Here we provide a more detailed technical explanation of the experimental dataset. Transgenic female Drosophila melanogaster flies aged 2-4 days post-eclosion were selected for experiments. They were raised on a 12h:12h day, night light cycle and recorded in either the morning or late afternoon Zeitgeber time. Flies expressed both GCaMP6s and tdTomato in all brain neurons as delineated byotd-Gal4 expression, ($;\frac{Otd-nls:FLPo (attP40)}{P{20XUAS-IVS-GCaMP6s}attP40};\frac{R57C10-GAL4, tub>GAL80>}{P{w[+mC]=UAS-tdTom.S}3}.$) The fluorescence of GCaMP6s proteins within the neuron increases when it binds to calcium. There is an increase in intracellular calcium when neurons become active and fire action potentials. Due to the relatively slow release (as opposed to binding) of calcium by GCaMP6s molecules, the signal decays exponentially. We also expressed the red fluorescent protein, tdTomato, in the same neurons as an anatomical fiduciary to be used for neural data registration. This compensates for image deformations and translations during animal movements. We recorded neural data using a two-photon microscope (ThorLabs, Germany; Bergamo2) by scanning the cervical connective. This neural tissue serves as a conduit between the brain and ventral nerve cord (VNC) (Chen et al., 2018). The brain-only GCaMP6s expression pattern in combination with restrictions of recording to the cervical connective allowed us to record a large population of descending neuron axons while also being certain that none of the axons arose from ascending neurons in the VNC. Because descending neurons are expected to drive ongoing actions (Cande et al., 2018), this imaging approach has the added benefit of ensuring that the imaged cells should, in principle, relate to paired behavioral data.

To synchronize two-photon images and RGB-signals, which are acquired at different sampling rates, we use BNC 2110 terminal block (National Instrument, USA) and ThorSync software (Thorlabs, USA). We record both modalities using our custom setup Fig. 8. We then use sampling timestamps as references to align data; each neural frame is associated with the behavioral frame with the closest timestamps.
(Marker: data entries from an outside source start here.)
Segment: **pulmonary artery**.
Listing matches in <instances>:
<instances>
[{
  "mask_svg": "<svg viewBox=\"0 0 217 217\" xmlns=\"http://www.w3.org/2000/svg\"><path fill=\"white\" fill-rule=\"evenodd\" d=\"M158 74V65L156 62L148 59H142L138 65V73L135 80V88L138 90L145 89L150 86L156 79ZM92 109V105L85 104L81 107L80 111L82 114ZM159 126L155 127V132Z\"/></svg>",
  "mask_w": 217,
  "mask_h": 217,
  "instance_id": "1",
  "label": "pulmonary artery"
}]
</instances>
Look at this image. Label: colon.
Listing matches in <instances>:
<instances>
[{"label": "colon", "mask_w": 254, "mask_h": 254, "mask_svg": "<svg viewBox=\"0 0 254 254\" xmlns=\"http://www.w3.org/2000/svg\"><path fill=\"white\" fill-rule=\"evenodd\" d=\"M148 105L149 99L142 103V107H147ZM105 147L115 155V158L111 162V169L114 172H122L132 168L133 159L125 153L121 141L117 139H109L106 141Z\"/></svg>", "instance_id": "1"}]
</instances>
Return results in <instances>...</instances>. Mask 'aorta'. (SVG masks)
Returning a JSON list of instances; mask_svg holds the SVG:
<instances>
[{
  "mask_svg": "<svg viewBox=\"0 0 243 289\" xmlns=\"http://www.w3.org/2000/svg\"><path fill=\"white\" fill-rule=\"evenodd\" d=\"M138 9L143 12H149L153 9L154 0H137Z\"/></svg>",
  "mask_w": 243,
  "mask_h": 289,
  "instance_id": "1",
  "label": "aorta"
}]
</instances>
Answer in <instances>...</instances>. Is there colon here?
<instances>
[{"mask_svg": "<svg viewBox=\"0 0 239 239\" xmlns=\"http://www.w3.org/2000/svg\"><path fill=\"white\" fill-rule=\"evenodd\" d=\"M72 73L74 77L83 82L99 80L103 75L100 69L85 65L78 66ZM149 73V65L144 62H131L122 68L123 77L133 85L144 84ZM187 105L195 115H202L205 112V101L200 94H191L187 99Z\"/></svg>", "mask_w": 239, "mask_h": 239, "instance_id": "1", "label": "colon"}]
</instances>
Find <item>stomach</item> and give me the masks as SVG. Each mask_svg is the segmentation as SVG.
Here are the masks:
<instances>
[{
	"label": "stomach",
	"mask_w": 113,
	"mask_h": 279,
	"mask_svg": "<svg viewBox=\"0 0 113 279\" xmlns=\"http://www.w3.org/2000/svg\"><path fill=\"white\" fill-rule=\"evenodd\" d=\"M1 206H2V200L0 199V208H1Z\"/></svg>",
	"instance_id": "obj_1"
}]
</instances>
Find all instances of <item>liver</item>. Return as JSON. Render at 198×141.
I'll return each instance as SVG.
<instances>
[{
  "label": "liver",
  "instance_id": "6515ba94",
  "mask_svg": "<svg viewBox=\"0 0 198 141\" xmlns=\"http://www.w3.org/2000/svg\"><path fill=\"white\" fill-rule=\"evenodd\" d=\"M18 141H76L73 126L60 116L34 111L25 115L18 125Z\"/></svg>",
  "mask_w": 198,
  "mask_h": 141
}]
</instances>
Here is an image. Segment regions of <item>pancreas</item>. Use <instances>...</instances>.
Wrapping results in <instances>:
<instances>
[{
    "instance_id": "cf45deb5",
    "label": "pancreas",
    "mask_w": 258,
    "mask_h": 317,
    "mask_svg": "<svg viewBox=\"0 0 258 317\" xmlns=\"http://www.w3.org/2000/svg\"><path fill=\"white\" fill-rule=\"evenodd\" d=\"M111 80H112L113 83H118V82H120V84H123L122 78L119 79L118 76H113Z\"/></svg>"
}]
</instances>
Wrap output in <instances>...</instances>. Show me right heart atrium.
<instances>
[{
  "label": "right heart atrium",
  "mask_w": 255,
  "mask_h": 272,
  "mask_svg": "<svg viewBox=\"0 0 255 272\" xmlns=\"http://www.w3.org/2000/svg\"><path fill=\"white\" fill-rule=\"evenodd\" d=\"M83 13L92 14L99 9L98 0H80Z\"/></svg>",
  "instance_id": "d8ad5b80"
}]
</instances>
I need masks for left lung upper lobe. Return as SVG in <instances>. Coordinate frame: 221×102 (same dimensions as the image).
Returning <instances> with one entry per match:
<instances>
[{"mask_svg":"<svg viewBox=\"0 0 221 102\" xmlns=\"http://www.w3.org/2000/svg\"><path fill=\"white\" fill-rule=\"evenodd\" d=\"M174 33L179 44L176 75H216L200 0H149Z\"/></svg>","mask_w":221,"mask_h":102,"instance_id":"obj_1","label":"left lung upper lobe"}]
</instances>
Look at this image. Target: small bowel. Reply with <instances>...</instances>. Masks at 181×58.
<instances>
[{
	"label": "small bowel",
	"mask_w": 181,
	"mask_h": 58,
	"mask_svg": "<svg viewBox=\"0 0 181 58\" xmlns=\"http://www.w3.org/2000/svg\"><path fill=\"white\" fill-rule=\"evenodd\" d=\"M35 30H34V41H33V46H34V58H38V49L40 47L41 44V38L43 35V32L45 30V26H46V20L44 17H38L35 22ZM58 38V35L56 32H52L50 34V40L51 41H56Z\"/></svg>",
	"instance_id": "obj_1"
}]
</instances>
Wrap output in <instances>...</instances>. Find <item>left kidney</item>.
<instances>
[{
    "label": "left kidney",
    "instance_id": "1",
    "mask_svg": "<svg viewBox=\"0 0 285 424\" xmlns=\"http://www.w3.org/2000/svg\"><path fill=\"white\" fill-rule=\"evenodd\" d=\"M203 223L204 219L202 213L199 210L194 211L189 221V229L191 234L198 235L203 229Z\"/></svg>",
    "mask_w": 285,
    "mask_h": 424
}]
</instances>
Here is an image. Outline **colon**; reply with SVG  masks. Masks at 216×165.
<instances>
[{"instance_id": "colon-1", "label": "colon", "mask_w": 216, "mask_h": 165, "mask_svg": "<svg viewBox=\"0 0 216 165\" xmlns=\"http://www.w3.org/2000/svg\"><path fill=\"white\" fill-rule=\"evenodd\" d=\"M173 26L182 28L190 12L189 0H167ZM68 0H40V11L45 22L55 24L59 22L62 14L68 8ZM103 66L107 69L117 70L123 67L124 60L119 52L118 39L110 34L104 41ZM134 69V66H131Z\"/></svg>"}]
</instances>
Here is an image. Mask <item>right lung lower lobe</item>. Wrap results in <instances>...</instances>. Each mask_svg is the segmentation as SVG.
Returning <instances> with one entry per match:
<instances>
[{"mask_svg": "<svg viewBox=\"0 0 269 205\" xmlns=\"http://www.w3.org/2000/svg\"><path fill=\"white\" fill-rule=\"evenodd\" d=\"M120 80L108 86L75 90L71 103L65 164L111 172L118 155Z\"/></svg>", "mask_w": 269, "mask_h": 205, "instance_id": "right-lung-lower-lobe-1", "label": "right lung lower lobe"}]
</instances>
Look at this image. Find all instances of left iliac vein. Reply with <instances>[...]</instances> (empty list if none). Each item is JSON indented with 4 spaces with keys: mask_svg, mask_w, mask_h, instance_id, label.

To create behavioral modality for the MC2P dataset, we used the off-the-shelf DeepFly3D network with pre-trained weights (Günel et al., 2019). The input to DeepFly3D is video data from our six infrared cameras. These images are then used to identify the 3D positions of 38 landmarks per animal using DeepFly3D: (i) five on each limb - the thorax-coxa, coxa-femur, femur-tibia, and tibia-tarsus joints as well as the pretarsus, (ii) six on the abdomen - three on each side, and (iii) one on each antenna. DeepFly3D detects arbitrary points on the fly’s body and relies on bundle adjustment to simultaneously assign 3D locations to these points and to estimate the positions and orientations of each camera. DeepFly3D is trained on 37,000 frames which were created automatically using an active learning system, and another 3,000 manual annotations. DeepFly3D achieves a Root Mean Square Error (RMSE) of 13.9 pixels. We compared the reported DeepFly3D error on their original dataset with our own predictions in our MC2P dataset. We observed resulting error is around 21.1 pixels. We believe the larger error is due to the different experimental settings, and slightly different illumination conditions. Although the error is quantitatively larger, visually we found little difference from the original performance. Similar to the previous reports, we have found extremities (tarsus tip) exhibited larger errors than the other joints, perhaps due to occlusions from the setup, and higher variance overall. For the action annotations, we have used two sets of annotators. We have not observed a significant annotation difference between the annotators. In general, the event starts and ends only differ by less than 5.4 frames between the two annotators on average. This is much smaller than the average length of action, 116 frames. We then continued to label actions using a single annotator. We believe the small error rate is due to the relatively stereotyped behavior repertoire of Drosohpila, which makes it much easier to label actions.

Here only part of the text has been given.